■ PASSAGE TO READ ■
★ ★ ★ ★ ★

Tuesday, July 25, 2017

Digest for comp.lang.c++@googlegroups.com - 22 updates in 3 topics

Tim Rentsch <txr@alumni.caltech.edu>: Jul 25 10:14AM -0700


>> Point one: the concern here is not one of correctness but
>> one of resource requirements.
 
> When you exceed available machine stack space you get UB.
 
This is a common misconception, but actually it isn't right. The
abstract machine has no notion of stack, and no notion of running
out of stack space. The semantics of function calls is defined,
without regard to how much "stack space" is available, and there
is no excepting statement to make one undefined (assuming of
course the type of the call matches the type of the definition,
which is not at issue here).
 
In practical terms, the consequences of running out of stack
space may be just as severe as undefined behavior. But the
distinction is still important, because the issue is not a
language question but rather is extra-linguistic, ie, it depends
on things outside the language definition, and indeed on things
outside the implementation.
 
If you want to check this out, look at section 1 paragraph 2 in
the C standard (ie, the one that starts "This International
Standard does not specify ..."). AFAICT there is no similar set
of provisions in the C++ standard, but the C++ standard
incorporates the C standard as a normative reference, which I
believe is meant to make the same assertions for C++ as are
made for C in section 1 paragraph 2.
 
> compilers, for a new version or different options, or really
> anything (since there is no guarantee), can foil the crucial
> optimization of tail recursion.
 
Maybe you mean something different by "correctness" than I do.
What I mean is that the semantics of the language gives the
program a meaning that agrees with its desired effect. With this
meaning of correctness, the issues here are not about correctness
but about other factors.
 
Now I grant you, those other concerns are important, and can
matter just as much as having a wrong program or one that has
undefined behavior. I don't mean to dismiss them, just be clear
about where the issues lie. (And we will take up shortly how
they may be addressed.)
 
 
> How much work is it to implement such a check?
 
> It would be nice if you could provide one, to put this argument on
> a more solid foundation.
 
Let me outline a way for the simple case (but probably also the
most common) of self-call. Afterwards there may be some comments
about more elaborate cases.
 
1. When compiling, have the compiler leave generated
assembly around for the checking step.

★ ★ ★ ★ ★

■ DATASET RECORDS ■

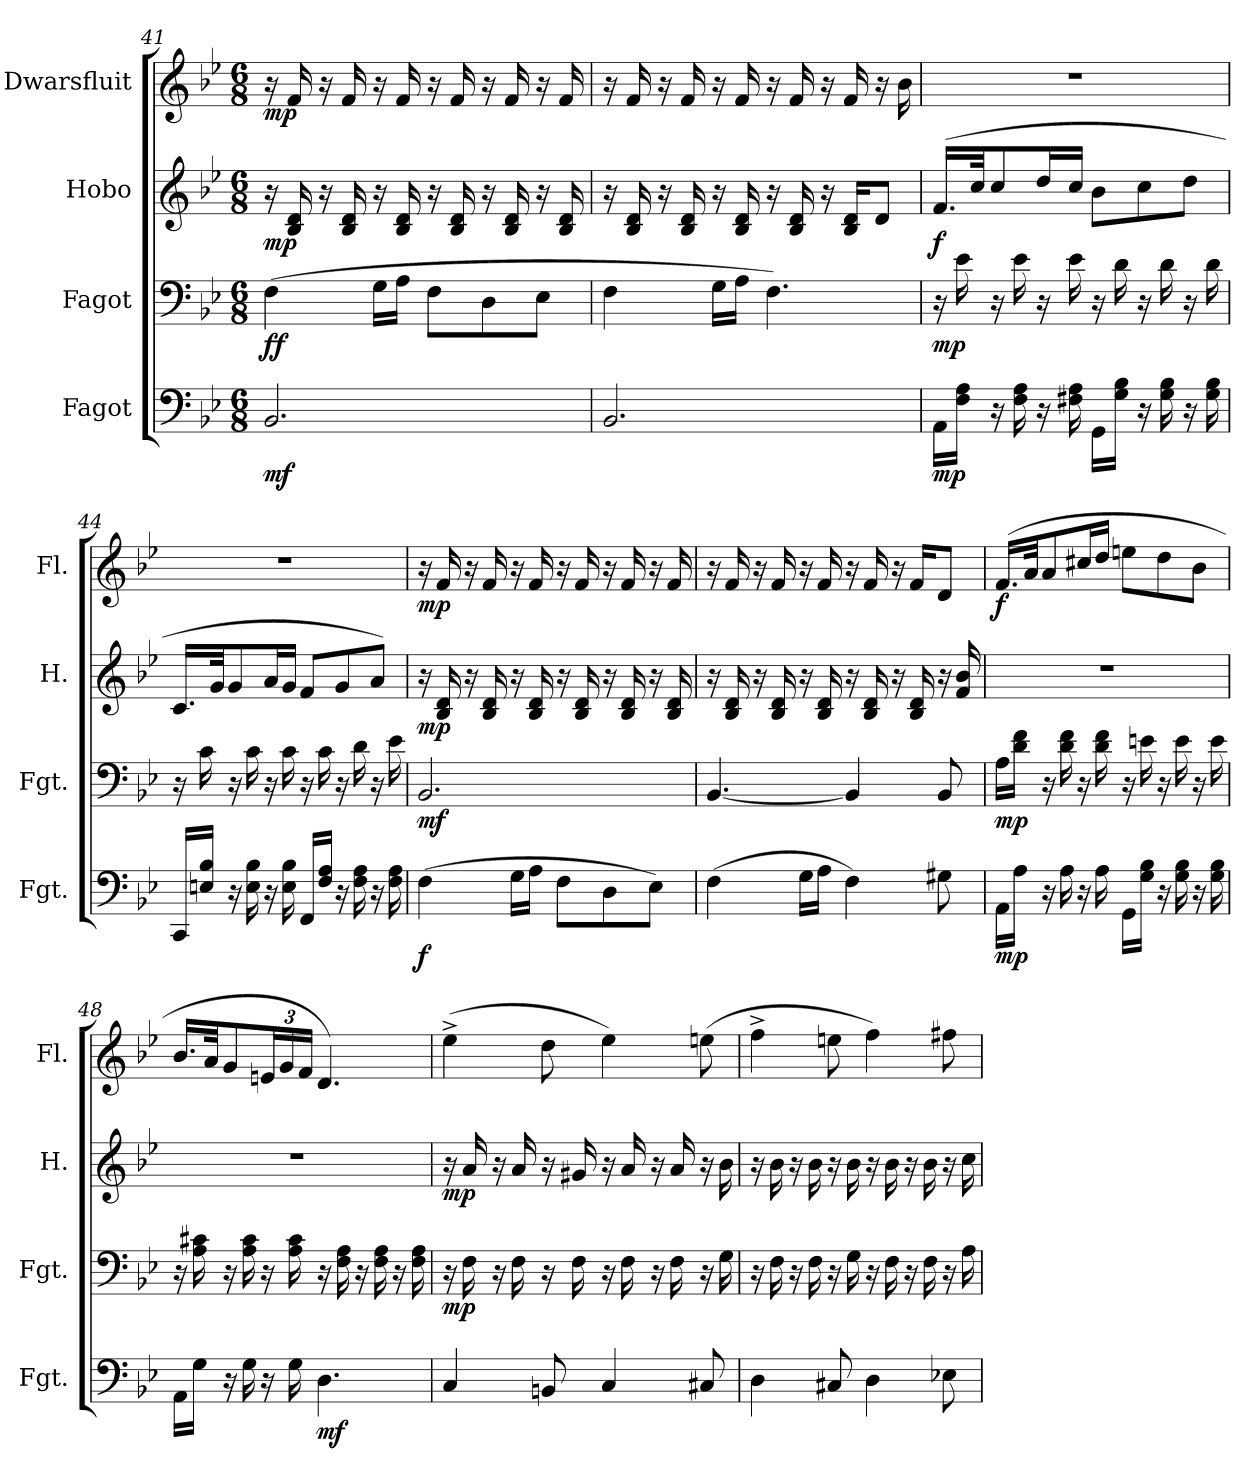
**kern	**dynam	**kern	**dynam	**kern	**dynam	**kern	**dynam
*part4	*part4	*part3	*part3	*part2	*part2	*part1	*part1
*staff4	*staff4	*staff3	*staff3	*staff2	*staff2	*staff1	*staff1
*I"Fagot	*	*I"Fagot	*	*I"Hobo	*	*I"Dwarsfluit	*
*I'Fgt.	*	*I'Fgt.	*	*I'H.	*	*I'Fl.	*
*clefF4	*	*clefF4	*	*clefG2	*	*clefG2	*
*k[b-e-]	*	*k[b-e-]	*	*k[b-e-]	*	*k[b-e-]	*
*M6/8	*	*M6/8	*	*M6/8	*	*M6/8	*
*MM66	*	*MM66	*	*MM66	*	*MM66	*
=41	=41	=41	=41	=41	=41	=41	=41
!	!LO:DY:b	!	!LO:DY:b	!	!LO:DY:b	!	!LO:DY:b
2.BB-/	mf	(4F\	ff	16r	mp	16r	mp
.	.	.	.	16B-/ 16d/	.	16f/	.
.	.	.	.	16r	.	16r	.
.	.	.	.	16B-/ 16d/	.	16f/	.
.	.	16G\LL	.	16r	.	16r	.
.	.	16A\JJ	.	16B-/ 16d/	.	16f/	.
.	.	8F\L	.	16r	.	16r	.
.	.	.	.	16B-/ 16d/	.	16f/	.
.	.	8D\	.	16r	.	16r	.
.	.	.	.	16B-/ 16d/	.	16f/	.
.	.	8E-\J	.	16r	.	16r	.
.	.	.	.	16B-/ 16d/	.	16f/	.
!!LO:PB:g=z
=42	=42	=42	=42	=42	=42	=42	=42
2.BB-/	.	4F\	.	16r	.	16r	.
.	.	.	.	16B-/ 16d/	.	16f/	.
.	.	.	.	16r	.	16r	.
.	.	.	.	16B-/ 16d/	.	16f/	.
.	.	16G\LL	.	16r	.	16r	.
.	.	16A\JJ	.	16B-/ 16d/	.	16f/	.
.	.	4.F\)	.	16r	.	16r	.
.	.	.	.	16B-/ 16d/	.	16f/	.
.	.	.	.	16r	.	16r	.
.	.	.	.	16B-/ 16d/KL	.	16f/	.
.	.	.	.	8d/J	.	16r	.
.	.	.	.	.	.	16b-\	.
=43	=43	=43	=43	=43	=43	=43	=43
!	!LO:DY:b	!	!LO:DY:b	!	!LO:DY:b	!	!
16AA\LL	mp	16r	mp	(16.f/LL	f	2.r	.
16F\ 16A\JJ	.	16e-\	.	.	.	.	.
.	.	.	.	32cc/JK	.	.	.
16r	.	16r	.	8cc/	.	.	.
16F\ 16A\	.	16e-\	.	.	.	.	.
16r	.	16r	.	16dd/L	.	.	.
16F#X\ 16A\	.	16e-\	.	16cc/JJ	.	.	.
16GG\LL	.	16r	.	8b-\L	.	.	.
16G\ 16B-\JJ	.	16d\	.	.	.	.	.
16r	.	16r	.	8cc\	.	.	.
16G\ 16B-\	.	16d\	.	.	.	.	.
16r	.	16r	.	8dd\J	.	.	.
16G\ 16B-\	.	16d\	.	.	.	.	.
=44	=44	=44	=44	=44	=44	=44	=44
16CC/LL	.	16r	.	16.c/LL	.	2.rdd	.
16En/ 16B-/JJ	.	16c\	.	.	.	.	.
.	.	.	.	32g/JK	.	.	.
16r	.	16r	.	8g/	.	.	.
16E\ 16B-\	.	16c\	.	.	.	.	.
16r	.	16r	.	16a/L	.	.	.
16E\ 16B-\	.	16c\	.	16g/JJ	.	.	.
16FF/LL	.	16r	.	8f/L	.	.	.
16F/ 16A/JJ	.	16c\	.	.	.	.	.
16r	.	16r	.	8g/	.	.	.
16F\ 16A\	.	16d\	.	.	.	.	.
16r	.	16r	.	8a/J)	.	.	.
16F\ 16A\	.	16e-\	.	.	.	.	.
!!LO:LB:g=z
=45	=45	=45	=45	=45	=45	=45	=45
!	!LO:DY:b	!	!LO:DY:b	!	!LO:DY:b	!	!LO:DY:b
(4F\	f	2.BB-/	mf	16r	mp	16r	mp
.	.	.	.	16B-/ 16d/	.	16f/	.
.	.	.	.	16r	.	16r	.
.	.	.	.	16B-/ 16d/	.	16f/	.
16G\LL	.	.	.	16r	.	16r	.
16A\JJ	.	.	.	16B-/ 16d/	.	16f/	.
8F\L	.	.	.	16r	.	16r	.
.	.	.	.	16B-/ 16d/	.	16f/	.
8D\	.	.	.	16r	.	16r	.
.	.	.	.	16B-/ 16d/	.	16f/	.
8E-\J)	.	.	.	16r	.	16r	.
.	.	.	.	16B-/ 16d/	.	16f/	.
=46	=46	=46	=46	=46	=46	=46	=46
(4F\	.	[4.BB-/	.	16r	.	16r	.
.	.	.	.	16B-/ 16d/	.	16f/	.
.	.	.	.	16r	.	16r	.
.	.	.	.	16B-/ 16d/	.	16f/	.
16G\LL	.	.	.	16r	.	16r	.
16A\JJ	.	.	.	16B-/ 16d/	.	16f/	.
4F\)	.	4BB-/]	.	16r	.	16r	.
.	.	.	.	16B-/ 16d/	.	16f/	.
.	.	.	.	16r	.	16r	.
.	.	.	.	16B-/ 16d/	.	16f/KL	.
8G#X\	.	8BB-/	.	16r	.	8d/J	.
.	.	.	.	16f/ 16b-/	.	.	.
=47	=47	=47	=47	=47	=47	=47	=47
!	!LO:DY:b	!	!LO:DY:b	!	!	!	!LO:DY:b
16AA\LL	mp	16A\LL	mp	2.r	.	(16.f/LL	f
16A\JJ	.	16d\ 16f\JJ	.	.	.	.	.
.	.	.	.	.	.	32a/JK	.
16r	.	16r	.	.	.	8a/	.
16A\	.	16d\ 16f\	.	.	.	.	.
16r	.	16r	.	.	.	16cc#X/L	.
16A\	.	16d\ 16f\	.	.	.	16dd/JJ	.
16GG\LL	.	16r	.	.	.	8een\L	.
16G\ 16B-\JJ	.	16en\	.	.	.	.	.
16r	.	16r	.	.	.	8dd\	.
16G\ 16B-\	.	16e\	.	.	.	.	.
16r	.	16r	.	.	.	8b-\J	.
16G\ 16B-\	.	16e\	.	.	.	.	.
!!LO:LB:g=z
=48	=48	=48	=48	=48	=48	=48	=48
16AA\LL	.	16r	.	2.r	.	16.b-/LL	.
16G\JJ	.	16A\ 16c#X\	.	.	.	.	.
.	.	.	.	.	.	32a/JK	.
16r	.	16r	.	.	.	8g/	.
16G\	.	16A\ 16c#\	.	.	.	.	.
*	*	*	*	*	*	*Xbrackettup	*
16r	.	16r	.	.	.	24en/L	.
.	.	.	.	.	.	24g/	.
16G\	.	16A\ 16c#\	.	.	.	.	.
.	.	.	.	.	.	24f/JJ	.
!	!LO:DY:b	!	!	!	!	!	!
4.D\	mf	16r	.	.	.	4.d/)	.
.	.	16F\ 16A\	.	.	.	.	.
.	.	16r	.	.	.	.	.
.	.	16F\ 16A\	.	.	.	.	.
.	.	16r	.	.	.	.	.
.	.	16F\ 16A\	.	.	.	.	.
=49	=49	=49	=49	=49	=49	=49	=49
*	*	*	*	*	*	*MM71	*
!	!	!	!LO:DY:b	!	!LO:DY:b	!	!
4C/	.	16r	mp	16r	mp	(4ee-^\	.
.	.	16F\	.	16a/	.	.	.
.	.	16r	.	16r	.	.	.
.	.	16F\	.	16a/	.	.	.
8BBn/	.	16r	.	16r	.	8dd\	.
.	.	16F\	.	16g#X/	.	.	.
4C/	.	16r	.	16r	.	4ee-\)	.
.	.	16F\	.	16a/	.	.	.
.	.	16r	.	16r	.	.	.
.	.	16F\	.	16a/	.	.	.
8C#X/	.	16r	.	16r	.	(8een\	.
.	.	16G\	.	16b-\	.	.	.
=50	=50	=50	=50	=50	=50	=50	=50
4D\	.	16r	.	16r	.	4ff^\	.
.	.	16F\	.	16b-\	.	.	.
.	.	16r	.	16r	.	.	.
.	.	16F\	.	16b-\	.	.	.
8C#X/	.	16r	.	16r	.	8een\	.
.	.	16G\	.	16b-\	.	.	.
4D\	.	16r	.	16r	.	4ff\)	.
.	.	16F\	.	16b-\	.	.	.
.	.	16r	.	16r	.	.	.
.	.	16F\	.	16b-\	.	.	.
8E-X\	.	16r	.	16r	.	8ff#X\	.
.	.	16A\	.	16cc\	.	.	.
=	=	=	=	=	=	=	=
*-	*-	*-	*-	*-	*-	*-	*-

★ ★ ★ ★ ★

■ COMPLETE THE FOLLOWING ■
A: From the newsgroup post, list each passage that the author quotes from another participant with a single ">" mark at the start of the line. Give each passage's wording without the mark.
B: Answer these questions using the newsgroup post:
(i) Who posted the message, and at what time on Jul 25?
(ii) Which section and paragraph of the C standard does the author cite?
(iii) For which case does the author outline a way to implement the check?
The records above come from a different source than the newsgroup post.

■ EXERCISE RESPONSES ■
A:
- "When you exceed available machine stack space you get UB."
- "compilers, for a new version or different options, or really anything (since there is no guarantee), can foil the crucial optimization of tail recursion."
- "How much work is it to implement such a check?"
- "It would be nice if you could provide one, to put this argument on a more solid foundation."

B:
(i) Tim Rentsch, at 10:14AM -0700.
(ii) Section 1, paragraph 2.
(iii) The simple case of self-call.